Spring Break is winding up in our neck of the woods, and it brings up a pet peeve I’ve written about before: messages in popular culture that suggest children are an annoyance, or a burden, more than integral parts of our families and society.
Of course, I understand that a week at home with kids one usually sends off to school can disrupt orderly routines. It requires scrambling for babysitters or fun activities to fill unaccustomed hours. That presents an element of inconvenience, especially for those who can’t take the same days off of work to spend time relaxing with the freed children.
The disconnect between today’s school calendars and the dual working parent/single parent households that make up most American families doesn’t make the children themselves the problem.
Try to find a moment to tell your kids so, even if you think they’ll roll their eyes or believe you’ve gone batty. It’s good for them to hear it said.
It’s good for us to say it, too.
It’s easy to get caught up in life’s buffeting winds of distractions and disappointments.
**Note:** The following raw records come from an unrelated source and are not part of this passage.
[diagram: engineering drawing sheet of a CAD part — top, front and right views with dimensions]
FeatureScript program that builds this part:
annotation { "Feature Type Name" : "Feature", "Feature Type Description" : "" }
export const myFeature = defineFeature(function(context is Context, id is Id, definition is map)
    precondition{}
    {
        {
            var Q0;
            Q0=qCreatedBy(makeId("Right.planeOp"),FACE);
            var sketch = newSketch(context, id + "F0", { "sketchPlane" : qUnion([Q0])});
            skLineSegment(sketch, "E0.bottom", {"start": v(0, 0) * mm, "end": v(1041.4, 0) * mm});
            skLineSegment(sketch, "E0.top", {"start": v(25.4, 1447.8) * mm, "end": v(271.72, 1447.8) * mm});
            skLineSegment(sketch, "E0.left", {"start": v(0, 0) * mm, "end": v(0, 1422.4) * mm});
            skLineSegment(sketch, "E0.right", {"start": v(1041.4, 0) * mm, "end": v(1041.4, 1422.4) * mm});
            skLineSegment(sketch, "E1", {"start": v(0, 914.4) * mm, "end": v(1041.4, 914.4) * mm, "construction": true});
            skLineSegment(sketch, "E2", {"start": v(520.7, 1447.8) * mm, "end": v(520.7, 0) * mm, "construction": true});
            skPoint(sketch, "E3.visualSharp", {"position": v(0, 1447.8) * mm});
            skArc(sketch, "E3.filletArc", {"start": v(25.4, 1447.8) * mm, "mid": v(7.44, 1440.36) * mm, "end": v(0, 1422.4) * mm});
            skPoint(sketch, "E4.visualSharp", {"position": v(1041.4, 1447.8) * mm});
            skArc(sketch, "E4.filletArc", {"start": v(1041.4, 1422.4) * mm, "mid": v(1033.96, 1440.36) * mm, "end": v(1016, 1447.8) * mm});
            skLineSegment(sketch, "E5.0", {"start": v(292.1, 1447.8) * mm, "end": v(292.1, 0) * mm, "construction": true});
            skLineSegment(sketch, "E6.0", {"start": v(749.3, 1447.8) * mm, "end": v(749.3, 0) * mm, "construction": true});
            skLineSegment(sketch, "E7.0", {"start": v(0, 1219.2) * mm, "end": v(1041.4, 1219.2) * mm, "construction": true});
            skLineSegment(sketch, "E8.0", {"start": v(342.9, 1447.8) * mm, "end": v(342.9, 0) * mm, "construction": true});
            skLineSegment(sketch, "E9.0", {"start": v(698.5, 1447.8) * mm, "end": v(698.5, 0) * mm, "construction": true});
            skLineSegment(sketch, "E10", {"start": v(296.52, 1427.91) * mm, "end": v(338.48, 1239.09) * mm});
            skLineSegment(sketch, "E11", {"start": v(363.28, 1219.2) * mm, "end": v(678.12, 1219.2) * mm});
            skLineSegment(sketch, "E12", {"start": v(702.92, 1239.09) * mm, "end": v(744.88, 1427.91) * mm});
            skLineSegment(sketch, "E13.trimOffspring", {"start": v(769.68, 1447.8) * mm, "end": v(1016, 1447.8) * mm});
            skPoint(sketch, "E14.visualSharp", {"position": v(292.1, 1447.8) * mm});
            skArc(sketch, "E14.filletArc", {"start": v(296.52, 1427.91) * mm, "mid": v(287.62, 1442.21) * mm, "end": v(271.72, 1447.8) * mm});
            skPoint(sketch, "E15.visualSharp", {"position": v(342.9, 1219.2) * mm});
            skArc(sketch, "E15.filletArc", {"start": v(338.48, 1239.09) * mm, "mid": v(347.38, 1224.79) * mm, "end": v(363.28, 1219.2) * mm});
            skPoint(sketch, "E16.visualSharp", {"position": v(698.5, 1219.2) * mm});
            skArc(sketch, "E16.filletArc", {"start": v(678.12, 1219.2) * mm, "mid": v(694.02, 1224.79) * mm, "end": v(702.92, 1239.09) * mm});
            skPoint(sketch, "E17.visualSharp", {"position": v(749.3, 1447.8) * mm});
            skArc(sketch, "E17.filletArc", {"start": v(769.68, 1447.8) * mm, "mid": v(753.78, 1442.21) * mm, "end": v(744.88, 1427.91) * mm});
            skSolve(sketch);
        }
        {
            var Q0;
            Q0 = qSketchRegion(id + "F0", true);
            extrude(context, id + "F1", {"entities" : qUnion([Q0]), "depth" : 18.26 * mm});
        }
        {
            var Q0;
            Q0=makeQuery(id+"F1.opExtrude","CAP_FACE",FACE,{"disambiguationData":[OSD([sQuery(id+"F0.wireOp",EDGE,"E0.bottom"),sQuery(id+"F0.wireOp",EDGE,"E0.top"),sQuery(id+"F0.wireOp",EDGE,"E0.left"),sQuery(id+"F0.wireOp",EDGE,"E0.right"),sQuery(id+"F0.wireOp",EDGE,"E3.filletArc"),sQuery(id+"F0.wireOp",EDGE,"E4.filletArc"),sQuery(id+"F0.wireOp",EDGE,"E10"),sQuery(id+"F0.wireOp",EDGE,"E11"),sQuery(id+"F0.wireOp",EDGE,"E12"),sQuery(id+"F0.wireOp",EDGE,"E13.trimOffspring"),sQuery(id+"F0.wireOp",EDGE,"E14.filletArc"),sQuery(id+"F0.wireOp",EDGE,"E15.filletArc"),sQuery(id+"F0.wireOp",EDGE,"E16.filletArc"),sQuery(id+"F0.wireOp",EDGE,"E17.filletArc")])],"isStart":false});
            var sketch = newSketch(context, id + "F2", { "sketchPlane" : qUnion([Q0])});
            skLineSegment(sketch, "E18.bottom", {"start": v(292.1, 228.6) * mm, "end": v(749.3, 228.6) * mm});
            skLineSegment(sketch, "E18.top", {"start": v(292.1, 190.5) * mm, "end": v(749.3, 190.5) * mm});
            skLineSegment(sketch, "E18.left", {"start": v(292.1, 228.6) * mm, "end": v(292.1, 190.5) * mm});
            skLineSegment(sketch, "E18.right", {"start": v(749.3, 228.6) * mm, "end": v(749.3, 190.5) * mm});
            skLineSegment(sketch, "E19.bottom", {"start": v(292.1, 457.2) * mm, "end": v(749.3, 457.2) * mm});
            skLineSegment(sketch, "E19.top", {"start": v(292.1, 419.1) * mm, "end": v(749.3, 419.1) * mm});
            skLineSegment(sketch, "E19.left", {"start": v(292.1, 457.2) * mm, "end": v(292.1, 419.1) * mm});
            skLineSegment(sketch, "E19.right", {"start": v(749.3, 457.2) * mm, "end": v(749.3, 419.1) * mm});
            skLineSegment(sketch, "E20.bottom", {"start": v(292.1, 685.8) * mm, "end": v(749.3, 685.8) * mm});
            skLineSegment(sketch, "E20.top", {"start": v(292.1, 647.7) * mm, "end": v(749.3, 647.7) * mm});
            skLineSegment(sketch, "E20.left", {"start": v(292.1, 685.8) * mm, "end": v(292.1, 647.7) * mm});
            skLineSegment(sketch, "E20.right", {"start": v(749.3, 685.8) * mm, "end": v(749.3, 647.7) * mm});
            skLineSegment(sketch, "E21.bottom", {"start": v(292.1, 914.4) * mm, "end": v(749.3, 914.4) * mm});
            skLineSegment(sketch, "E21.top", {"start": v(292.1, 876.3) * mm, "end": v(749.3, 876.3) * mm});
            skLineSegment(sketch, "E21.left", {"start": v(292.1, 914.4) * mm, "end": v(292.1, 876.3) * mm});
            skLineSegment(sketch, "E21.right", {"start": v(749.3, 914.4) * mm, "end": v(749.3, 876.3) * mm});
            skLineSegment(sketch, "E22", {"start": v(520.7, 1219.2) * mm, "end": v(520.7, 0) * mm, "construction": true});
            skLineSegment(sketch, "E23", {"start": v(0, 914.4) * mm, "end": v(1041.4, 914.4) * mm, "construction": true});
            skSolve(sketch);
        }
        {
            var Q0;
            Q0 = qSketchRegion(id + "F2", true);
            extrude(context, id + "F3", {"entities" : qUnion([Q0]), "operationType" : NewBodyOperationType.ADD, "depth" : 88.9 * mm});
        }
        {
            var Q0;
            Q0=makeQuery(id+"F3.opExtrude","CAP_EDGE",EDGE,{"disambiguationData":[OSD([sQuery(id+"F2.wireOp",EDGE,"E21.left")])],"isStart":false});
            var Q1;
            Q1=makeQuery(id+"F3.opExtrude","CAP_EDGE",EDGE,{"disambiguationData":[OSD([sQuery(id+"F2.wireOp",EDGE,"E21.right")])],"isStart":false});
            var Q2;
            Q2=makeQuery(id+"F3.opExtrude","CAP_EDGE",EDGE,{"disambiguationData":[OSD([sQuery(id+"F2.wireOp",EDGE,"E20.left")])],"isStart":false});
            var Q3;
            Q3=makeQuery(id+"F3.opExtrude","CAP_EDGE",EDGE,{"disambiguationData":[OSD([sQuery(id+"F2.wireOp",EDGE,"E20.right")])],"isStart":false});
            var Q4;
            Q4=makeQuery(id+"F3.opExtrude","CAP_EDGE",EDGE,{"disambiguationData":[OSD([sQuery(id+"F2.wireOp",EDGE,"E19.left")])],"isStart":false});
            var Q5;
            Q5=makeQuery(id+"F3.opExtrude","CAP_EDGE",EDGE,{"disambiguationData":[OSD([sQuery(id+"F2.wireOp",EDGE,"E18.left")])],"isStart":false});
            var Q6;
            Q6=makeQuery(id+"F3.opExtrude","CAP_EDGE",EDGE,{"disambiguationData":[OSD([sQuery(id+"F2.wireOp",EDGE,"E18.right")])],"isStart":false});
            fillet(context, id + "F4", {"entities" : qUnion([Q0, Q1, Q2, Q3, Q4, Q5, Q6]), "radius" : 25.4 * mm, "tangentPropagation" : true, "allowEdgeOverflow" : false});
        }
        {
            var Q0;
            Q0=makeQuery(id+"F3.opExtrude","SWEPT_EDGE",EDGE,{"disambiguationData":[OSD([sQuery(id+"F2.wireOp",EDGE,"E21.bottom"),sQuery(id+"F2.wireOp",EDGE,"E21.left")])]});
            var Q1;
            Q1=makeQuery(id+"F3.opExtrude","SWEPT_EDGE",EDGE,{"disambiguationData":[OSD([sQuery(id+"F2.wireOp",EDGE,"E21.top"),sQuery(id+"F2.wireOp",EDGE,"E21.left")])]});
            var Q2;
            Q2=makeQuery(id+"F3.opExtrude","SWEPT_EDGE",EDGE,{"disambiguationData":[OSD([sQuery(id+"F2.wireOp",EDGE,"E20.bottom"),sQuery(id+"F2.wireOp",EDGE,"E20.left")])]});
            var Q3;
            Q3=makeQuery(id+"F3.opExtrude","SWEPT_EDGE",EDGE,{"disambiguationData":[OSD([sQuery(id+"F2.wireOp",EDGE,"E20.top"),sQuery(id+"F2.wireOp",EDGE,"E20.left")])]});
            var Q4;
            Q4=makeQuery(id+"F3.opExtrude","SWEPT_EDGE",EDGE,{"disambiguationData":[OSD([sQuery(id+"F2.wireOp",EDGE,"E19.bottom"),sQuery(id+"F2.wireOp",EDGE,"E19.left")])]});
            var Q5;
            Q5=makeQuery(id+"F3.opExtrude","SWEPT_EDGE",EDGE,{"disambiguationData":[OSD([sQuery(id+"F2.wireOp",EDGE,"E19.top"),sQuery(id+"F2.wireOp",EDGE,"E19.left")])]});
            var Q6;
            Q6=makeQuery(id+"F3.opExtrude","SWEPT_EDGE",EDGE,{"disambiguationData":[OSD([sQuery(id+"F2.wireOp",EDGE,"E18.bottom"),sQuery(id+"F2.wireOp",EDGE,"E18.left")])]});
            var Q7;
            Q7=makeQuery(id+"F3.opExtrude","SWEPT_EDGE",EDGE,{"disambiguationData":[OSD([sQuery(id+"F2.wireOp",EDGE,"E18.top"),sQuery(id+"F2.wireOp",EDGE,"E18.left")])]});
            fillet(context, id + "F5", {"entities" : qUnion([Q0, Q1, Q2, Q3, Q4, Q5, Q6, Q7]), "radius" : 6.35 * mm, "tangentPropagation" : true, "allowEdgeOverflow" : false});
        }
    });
Kids are beholden to us adults for everything: shelter, food, toys, and a sense of where they stand in the world. Don’t forget that last bit in the struggle to optimize the tangible needs.
I tell my kids I love them, but I also say how much I like them for who they are, no matter how different from me, and even when* those differences cause us to disagree.
They’ve heard me get angry at “back to school” sale ads that suggest parents rejoice once the brats are out of their hair. I reject those offensive notions, and I tell my kids so. Kids deserve better than that, just because they’re human beings, and even when their vacation weeks disrupt our schedules.
Spring Break this year at our house did include my sending them out to dinner and a movie with Grandma so that a group of moms could join me for a ladies’ literature evening. I know I’m fortunate to have willing family members available to give me a few hours off; I’m grateful for that.
My mom did bring our young friend, The Scholar†, along for the evening together with my boys. Since The Scholar’s mother wouldn’t have been able to attend otherwise, this was a gracious favor on Mom’s part.
That brings up one other option for showing kids during school breaks that they are valued by caring adults: make the offer to help another parent fill some of those hours if you’ve got a bit more bandwidth free.
Children thrive when a variety of adults show them consideration and make time for them. Society thrives when all of our children are well cared for.
I’m not sure it’s the village that matters; I think it’s all about the tribe.
It’s amazing how tiny an effort can make the world a better place for someone else. I live in certainty that every child deserves at least that much.
*Not so much during a fight, say, do I remember to be so gracious, but I try to get the message across the rest of the time, so the good things overwhelm family squabbles. I’m no saint!
**She’s another home educated child whom I tutor in math because my talents differ from those of her mother.